__THE TASK__
Print the data below verbatim, minus images.

__DATA BLOCK__
=== Section Start ===

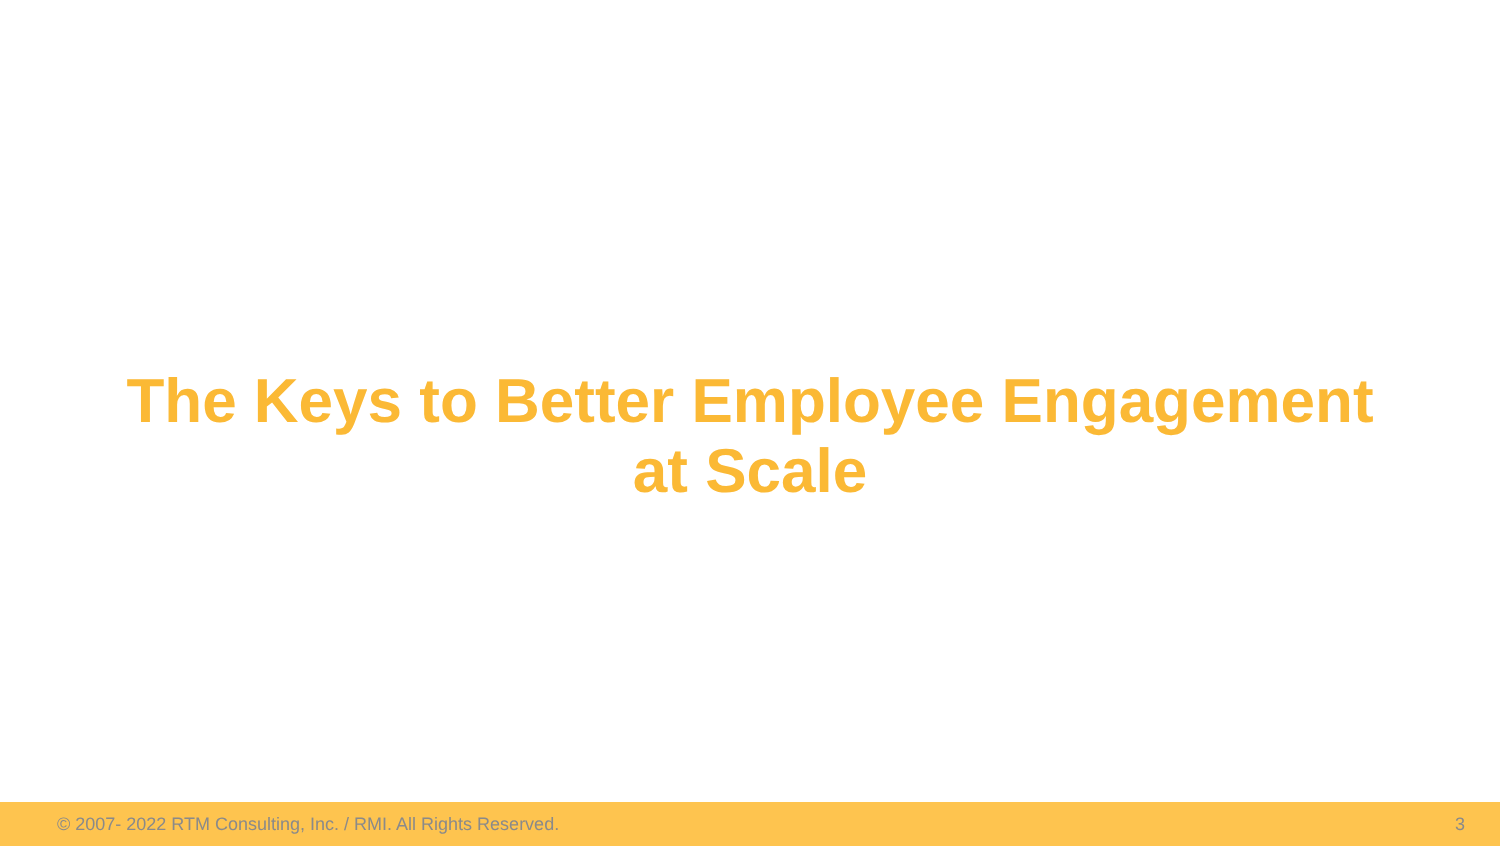The Keys to Better Employee Engagement
at Scale
© 2007- 2022 RTM Consulting, Inc. / RMI. All Rights Reserved. 3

=== Section End ===

__RESPONSE TO THIS TASK__
The Keys to Better Employee Engagement
at Scale
© 2007- 2022 RTM Consulting, Inc. / RMI. All Rights Reserved. 3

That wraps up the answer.